Methodology & Theoretical Orientation: Members of 11 Polish families were genotyped for variants in the RUNX2 gene. Then to assess the pathogenicity of 6 variants functional studies were carried out, including tests for transactivation potential of RUNX2 mutants and subcellular localization.
Findings: All of the found variants are present in the Runt domain of RUNX2 and are associated with the presence of supernumerary teeth among all patients. What is more, three variants are newly reported missense changes. Furthermore, we showed a significant decrease in the RUNX2 transactivation activity of all mutants, and although only two variants are within Nuclear Localization Signal (NLS), and other two affect the putative NLS, all investigated mutants localize to the cytoplasm.
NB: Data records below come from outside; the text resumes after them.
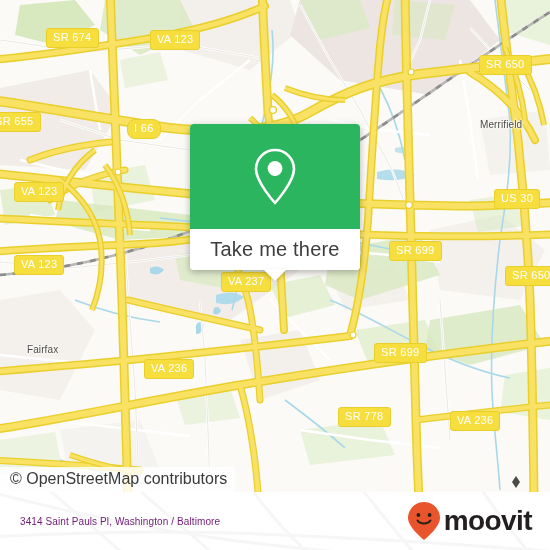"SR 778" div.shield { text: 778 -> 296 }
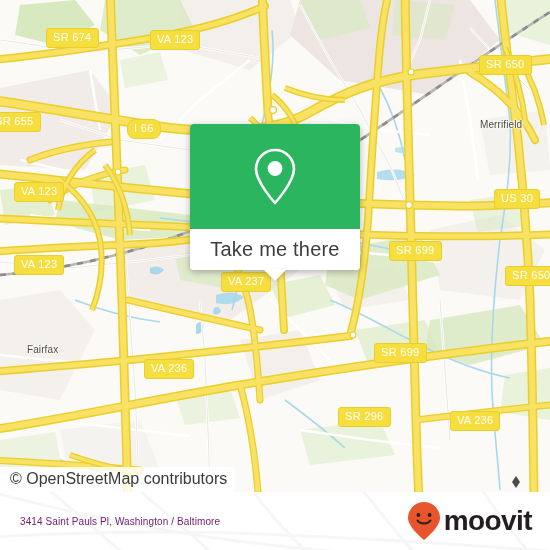"© OpenStreetMap contributors" .attribution { font-size: 16px -> 11px }
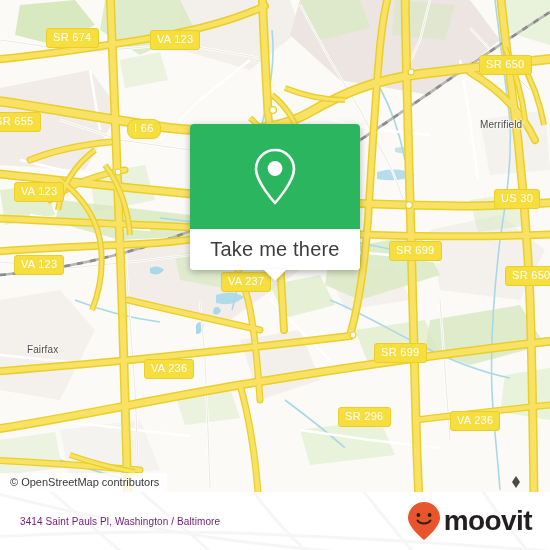"3414 Saint Pauls Pl, Washington" .footer-address { color: #701a75 -> #3b82f6; font-size: 10px -> 14px }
Conclusion & Significance: The report brings functional evidence on the pathogenicity of found mutations which have a detrimental effect on the RUNX2 and trigger the CCD phenotype. These data not only increase our knowledge about the function of RUNX2 domains but also add to the clinical description and the phenotype/genotype correlation in the patients with these mutations.
Daria Skuratovskaia
Immanuel Kant Baltic Federal University, Russia
Title: The role of mitochondrial dynamics in liver of patients with type 2 diabetes
Biography:
Abstract:
Introduction: The functioning of mitochondria is disrupted and is associated with a decrease in ATP synthesis and organelle division during obesity under conditions of oxidative stress and increased production of ROS. The aim of the study was to evaluate the expression of genes associated with mitochondrial division / fusion processes in obese patients with type 2 diabetes.
Methodology & Theoretical Orientation: The expression level of genes was determined by real-time PCR. Calculations of the level of relative expression of the studied genes and the significance of differences were determined relative to the control group in the REST program.
Findings: An increase in the level of gene expression of the pro-inflammatory transcription factor NF-kB (2 times relatively healthy donors, p <0.05) in patients with obesity with type 2 diabetes in liver biopsy specimens showed inflammation in the liver parenchyma, whereas in patients without type 2 diabetes of this type, on the contrary, was lower (100 times, p <0.05) of control values. In obese patients with type 2 diabetes, the level of TFAM gene expression increased by 1.3 times (p <0.05), and in obese patients without it, it did not change relative to the control. In patients with obesity with type 2 diabetes, the expression level of the MFN2 and DRP1 gene did not change, and in patients with obesity without it, it decreased by 8.7 times and 100 times, respectively, relative to the control (p <0.05). In this study, in patients with obesity without type 2 diabetes, a decrease in the expression of genes characterizing mitochondrial division and fusion — DRP1 and MFN2 — was recorded; accordingly, a deficiency of proteins involved in mitochondrial fusion may indicate a decrease in cellular respiration and metabolism.
Conclusion & Significance: Thus, an increase in the level of TFAM gene expression in obese patients with type 2 diabetes mellitus indicates an increase in mtDNA transcription, while mitochondrial dysfunction mediated by an increase in the expression level of mitochondrial transcription factor A (TFAM), in the presence of an inflammatory process in the liver in obese patients, may be a factor contributing to the formation of type 2 diabetes.